I can never take myself offline.
When I go on vacation, I continue to check emails. I check stuff on weekends and even often find myself lured to powering through the last few things at work each night... Being the first one in the office in the morning and the last one to leave at night.
And I'm the boss. That's not how it's supposed to be, is it? Or, is it?
I was at the office late one night last week with a few of my team members. One of them walked past my office and looked at my screen...
"Why are you still here? And why are YOU working in Excel?" he asked, confused.
"Um," I said startled. "Why would I not be?"
"At my last company," he began to explain, "My boss said that he was beyond working in Excel at this point. He said it was something someone at his level shouldn't be doing."
I get the point.
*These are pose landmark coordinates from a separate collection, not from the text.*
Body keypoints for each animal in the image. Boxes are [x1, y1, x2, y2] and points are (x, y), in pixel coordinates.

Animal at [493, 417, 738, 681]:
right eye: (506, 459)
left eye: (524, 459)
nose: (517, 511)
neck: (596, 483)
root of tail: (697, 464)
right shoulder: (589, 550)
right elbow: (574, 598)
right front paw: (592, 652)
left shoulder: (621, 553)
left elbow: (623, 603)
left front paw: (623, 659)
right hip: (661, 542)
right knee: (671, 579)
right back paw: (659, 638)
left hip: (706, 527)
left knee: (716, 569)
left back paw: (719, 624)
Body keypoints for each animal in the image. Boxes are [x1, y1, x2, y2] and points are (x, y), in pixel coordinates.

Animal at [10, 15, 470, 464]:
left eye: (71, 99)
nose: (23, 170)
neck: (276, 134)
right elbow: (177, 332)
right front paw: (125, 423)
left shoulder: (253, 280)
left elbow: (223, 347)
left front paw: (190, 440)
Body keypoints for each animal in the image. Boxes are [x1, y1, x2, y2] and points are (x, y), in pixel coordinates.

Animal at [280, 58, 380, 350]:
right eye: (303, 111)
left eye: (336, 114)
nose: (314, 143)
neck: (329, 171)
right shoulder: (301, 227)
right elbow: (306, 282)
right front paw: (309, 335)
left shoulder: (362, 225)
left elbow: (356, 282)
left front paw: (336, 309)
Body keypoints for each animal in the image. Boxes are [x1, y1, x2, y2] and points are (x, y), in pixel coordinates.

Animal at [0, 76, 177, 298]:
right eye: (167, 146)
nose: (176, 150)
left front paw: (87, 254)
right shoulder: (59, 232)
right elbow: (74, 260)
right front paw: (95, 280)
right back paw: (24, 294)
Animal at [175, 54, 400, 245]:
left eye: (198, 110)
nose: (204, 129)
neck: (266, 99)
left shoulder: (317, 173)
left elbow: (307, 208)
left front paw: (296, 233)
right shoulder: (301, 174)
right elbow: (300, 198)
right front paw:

And to my dismay, I see it often in the Search Marketing industry...
"The higher up you get, the less you pay attention to the details and only focus on the big strategy and high level stuff."
Or so the "explanation" goes. I think that's crap though. Complete and total B.S. Here's why...
As the Search Marketing industry has grown and evolved (at least in the 9 years that I have been working in it), the one thing that has remained absolutely constant in that time is that change is inevitable. And in order to stay on top of the latest in best practices, strategy and executional tactics, you HAVE to be able to roll up your sleeves and dig in sometimes. Not often. But occasionally.
The biggest reason why I find myself jumping in and doing stuff on rare occasions with client work is to help alleviate the load on my team's plate. We work at a pretty big agency with top-tier brands. Whatever they want, we give them. We are the Search Marketing experts, but if a client wants a report on performance for an account that they launched just yesterday... And the team has a ton of tactical and optimization stuff they have to do... Dropping everything to do the report for the client is not always possible in their bandwidth.
So yes, I will jump in and help out. Damn right I will.
Plus, once you stop using Excel... You lose the shortcuts and formulas that have become second-nature. And I personally like flexing my Excel muscles. (I actually flex them more often than my real muscles lately.)
Plus, since I manage the business decisions for my group (the hiring of employees, the parting of ways of employees, the promotions, the pricing of deals - for the most part), all the things I use to track that stuff is Excel-based. So in order to make the best decisions and forecast where the business is going, Excel is essential.
I explained this to my team member. He got it. But it was a very different approach to my role than what he had seen at his last agency.
"That's why you work for me," I told him. "I actually know what I am doing when it comes to Search Marketing... And when it comes to running the business."
It appeared to resonate with him, and gain me a different level of respect beyond just being "the person in charge."
I will never be a Search executive who only focuses on high-level stuff, comes in at 9:30am and leaves at 5pm.
The "Mad Men" way of doing things has long since passed. And anyone trying to live that way is lazy... And in my opinion, sexist.
In order to win loyalty from the "Millennial" crowd of Search Marketing people in the industry, you can't be the "visible-yet-absent" leader. I'm certainly not saying that all Search leaders need to be doing things the way I do... But I am saying it has multiple benefits; between helping with the attrition problem rampant in the industry and being able to really understand what you should be creating for clients.
Besides... at the end of the day, beyond the paycheck and big client names... What makes me most happy is the performance and results driven by the campaigns and optimizations we create.